Rejecting Jewish Refugees During the Holocaust
In 1939, the U.S. State Department sent a telegram to the M.S. St. Louis, which was carrying more than 900 Jewish refugees from Nazi Germany. It read: “the passengers must await their turns on the waiting list and qualify for and obtain immigration visas before they may be admissible into the United States.” Even as applicants for visas surged to 125,000 in 1938, the quotas for German and Austrian immigrants would remain at 27,000. The St. Louis would be turned away in Miami, as well as by Cuba and Canada, and most of the Jews on the boat would be sent to Europe. Only about half of them would survive the Holocaust and many more would be interned in concentration camps before the end of WWII. A bill to allow 20,000 German Jewish children to come to the U.S. was defeated just after the ship set sail. As millions of Jews, LGBTQ+ people, and people with disabilities were massacred, the U.S. State Department continued to argue against the acceptance of refugees. It wasn’t until 1944 that the U.S. finally opened the door to tens of thousands of Jewish refugees. The legacy of our delay persists to this day.
Japanese Immigration in the 1950s
From 1924-1952, Japanese immigration was barred after the Supreme Court defined Japanese people as “aliens who were not eligible to be naturalized as American citizens.” After 1952, just six years after mass internment of Japanese Americans on American soil ended, the laws barring exclusion of Asian immigrants to the U.S. ended, but still only a few hundred Japanese people were allowed under the racist national origin quota system. Despite the quota system, there was still an influx of Japanese refugees in the 1950s due largely to other policies that were more about geopolitics and economic gain than morals and the American Way. Under the Refugee Relief Act of 1953, according to research by Fuminori Minamikawa published by Ritsumeikan University in Japan, about 2,200 refugees were allowed into the U.S. and almost half of them were sponsored by farmers who needed labor. When that law expired in 1956, the U.S. brokered a new deal with Japan to continue exploiting the labor of young Japanese men, letting in 1,000 more workers per year over the quotas.

+---+

WHAT YOU NEED TO DO:
(1) Answer these questions using the immigration history passage above:
(a) How many Jewish refugees was the M.S. St. Louis carrying?
(b) How many German Jewish children would the defeated bill have allowed into the U.S.?
(c) About how many refugees entered the U.S. under the Refugee Relief Act of 1953?
(2) Continue the immigration history passage above, picking up after its final sentence.

INPUT DATA:
+---+

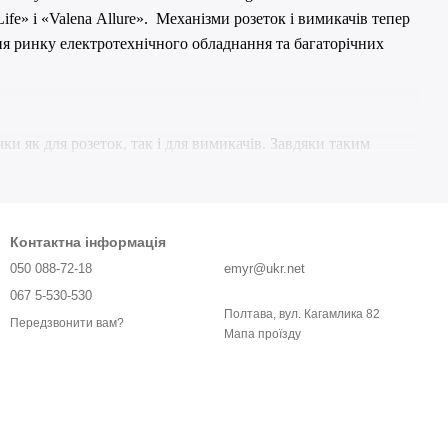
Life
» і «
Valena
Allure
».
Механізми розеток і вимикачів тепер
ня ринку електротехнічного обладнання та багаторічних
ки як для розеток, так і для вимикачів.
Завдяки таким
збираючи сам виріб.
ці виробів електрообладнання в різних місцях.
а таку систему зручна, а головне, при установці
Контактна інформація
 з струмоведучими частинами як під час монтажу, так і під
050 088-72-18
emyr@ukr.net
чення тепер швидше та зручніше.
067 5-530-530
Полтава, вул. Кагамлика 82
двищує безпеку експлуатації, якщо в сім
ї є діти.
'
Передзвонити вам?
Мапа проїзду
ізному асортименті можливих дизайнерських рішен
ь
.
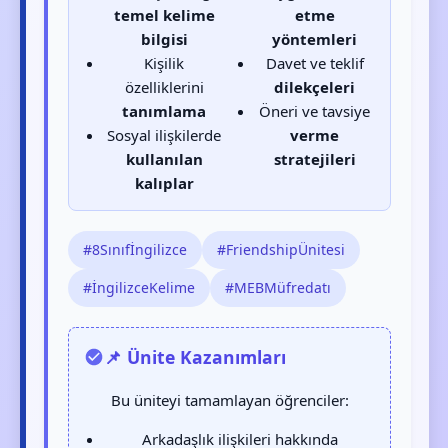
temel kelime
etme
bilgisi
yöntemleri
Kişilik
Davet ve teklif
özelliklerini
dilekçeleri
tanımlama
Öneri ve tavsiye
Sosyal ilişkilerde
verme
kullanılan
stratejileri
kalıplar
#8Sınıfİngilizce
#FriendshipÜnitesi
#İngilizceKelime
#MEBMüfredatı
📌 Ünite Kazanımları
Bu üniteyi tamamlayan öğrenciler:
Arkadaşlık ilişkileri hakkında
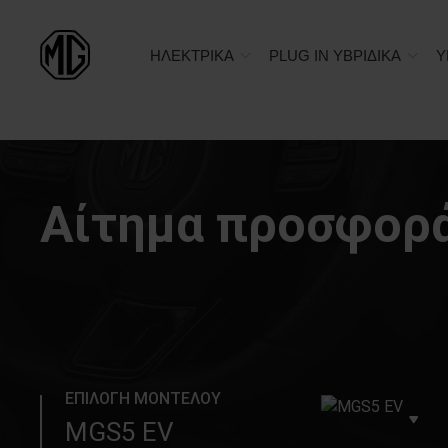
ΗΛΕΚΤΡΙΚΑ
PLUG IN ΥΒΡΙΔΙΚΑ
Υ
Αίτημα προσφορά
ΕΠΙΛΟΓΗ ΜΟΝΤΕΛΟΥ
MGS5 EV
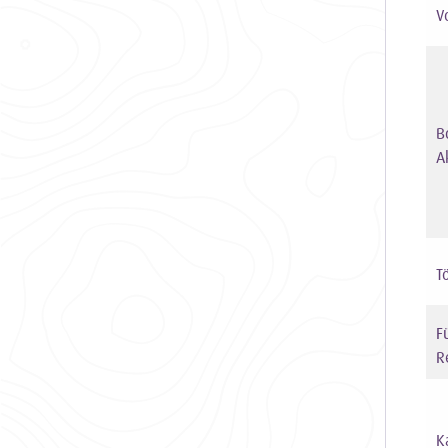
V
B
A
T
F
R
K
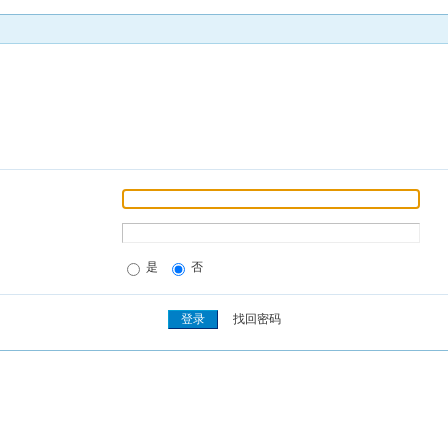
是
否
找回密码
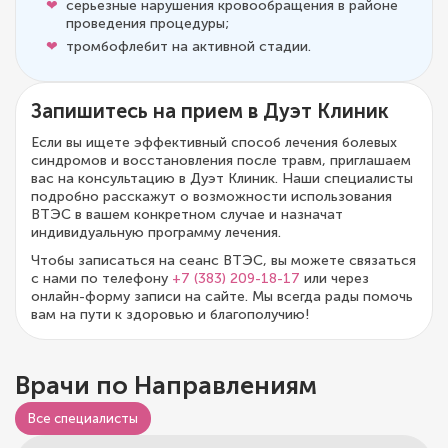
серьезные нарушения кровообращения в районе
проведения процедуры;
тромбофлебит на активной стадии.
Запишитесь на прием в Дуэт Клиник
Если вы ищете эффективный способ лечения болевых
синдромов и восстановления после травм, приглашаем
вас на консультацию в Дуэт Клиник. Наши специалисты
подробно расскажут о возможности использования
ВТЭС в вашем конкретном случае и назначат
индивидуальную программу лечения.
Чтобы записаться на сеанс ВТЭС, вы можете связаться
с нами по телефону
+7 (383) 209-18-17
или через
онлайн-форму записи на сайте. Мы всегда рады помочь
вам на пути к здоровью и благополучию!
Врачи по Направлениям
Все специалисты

+---+

RESULTS FOR EACH TASK:
(1)
(a) More than 900.
(b) 20,000.
(c) About 2,200.

(2)
“Operation Wetback” in the 1950s
In the 1950s, President Eisenhower’s so-called “Operation Wetback,” lauded by Trump on the debate stage in 2015, deported as many as 1.3 million immigrants to Mexico on buses, planes and overcrowded boats that were later compared to slave ships. The mass campaign took place with the help of the Mexican government, which was seeking to alleviate a labor shortage. Tens of thousands were sent to unfamiliar parts of Mexico; many others died on the journey.
As his MAGA slogan suggests, Trump would like to go back to such traditions and do it all again, with the help of white supremacists like Cuccinelli and Stephen Miller. But these parts of American history are to be learned from and avoided at all costs. Americans should fight back with everything we can or we will be written up in history books alongside these historical atrocities.